RECORDS SUPPLIED section start

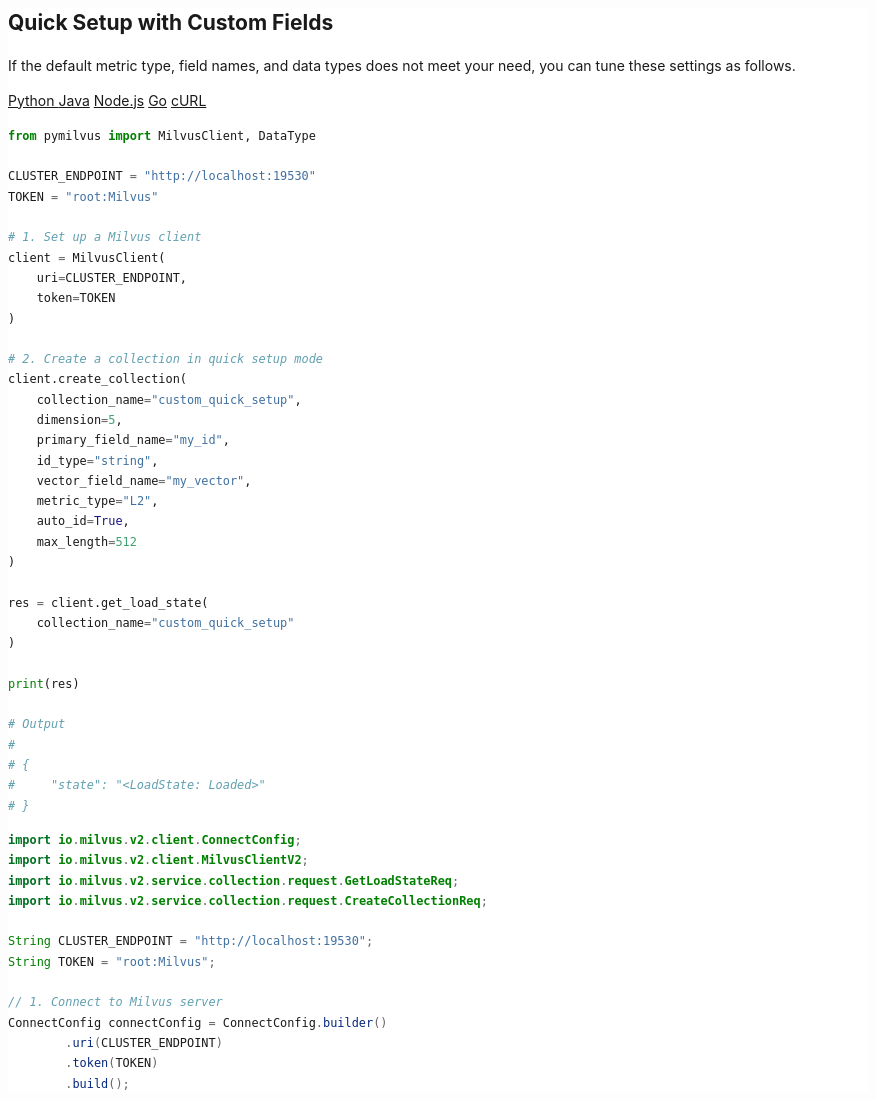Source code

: ## Quick Setup with Custom Fields​

If the default metric type, field names, and data types does not meet your need, you can tune these settings as follows.​

<div class="multipleCode">
  <a href="#python">Python </a>
  <a href="#java">Java</a>
  <a href="#javascript">Node.js</a>
  <a href="#go">Go</a>
  <a href="#curl">cURL</a>
</div>

```python
from pymilvus import MilvusClient, DataType​
​
CLUSTER_ENDPOINT = "http://localhost:19530"​
TOKEN = "root:Milvus"​
​
# 1. Set up a Milvus client​
client = MilvusClient(​
    uri=CLUSTER_ENDPOINT,​
    token=TOKEN ​
)​
​
# 2. Create a collection in quick setup mode​
client.create_collection(​
    collection_name="custom_quick_setup",​
    dimension=5,​
    primary_field_name="my_id",​
    id_type="string",​
    vector_field_name="my_vector",​
    metric_type="L2",​
    auto_id=True,​
    max_length=512​
)​
​
res = client.get_load_state(​
    collection_name="custom_quick_setup"​
)​
​
print(res)​
​
# Output​
#​
# {​
#     "state": "<LoadState: Loaded>"​
# }​

```

```java
import io.milvus.v2.client.ConnectConfig;​
import io.milvus.v2.client.MilvusClientV2;​
import io.milvus.v2.service.collection.request.GetLoadStateReq;​
import io.milvus.v2.service.collection.request.CreateCollectionReq;​
​
String CLUSTER_ENDPOINT = "http://localhost:19530";​
String TOKEN = "root:Milvus";​
​
// 1. Connect to Milvus server​
ConnectConfig connectConfig = ConnectConfig.builder()​
        .uri(CLUSTER_ENDPOINT)​
        .token(TOKEN)​
        .build();​
```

RECORDS SUPPLIED section end

__WHAT YOU WILL DO__
Among the lines above, find those carrying the word "localhost" and copy them out.

__WRITTEN ANSWER__
CLUSTER_ENDPOINT = "http://localhost:19530"​
String CLUSTER_ENDPOINT = "http://localhost:19530";​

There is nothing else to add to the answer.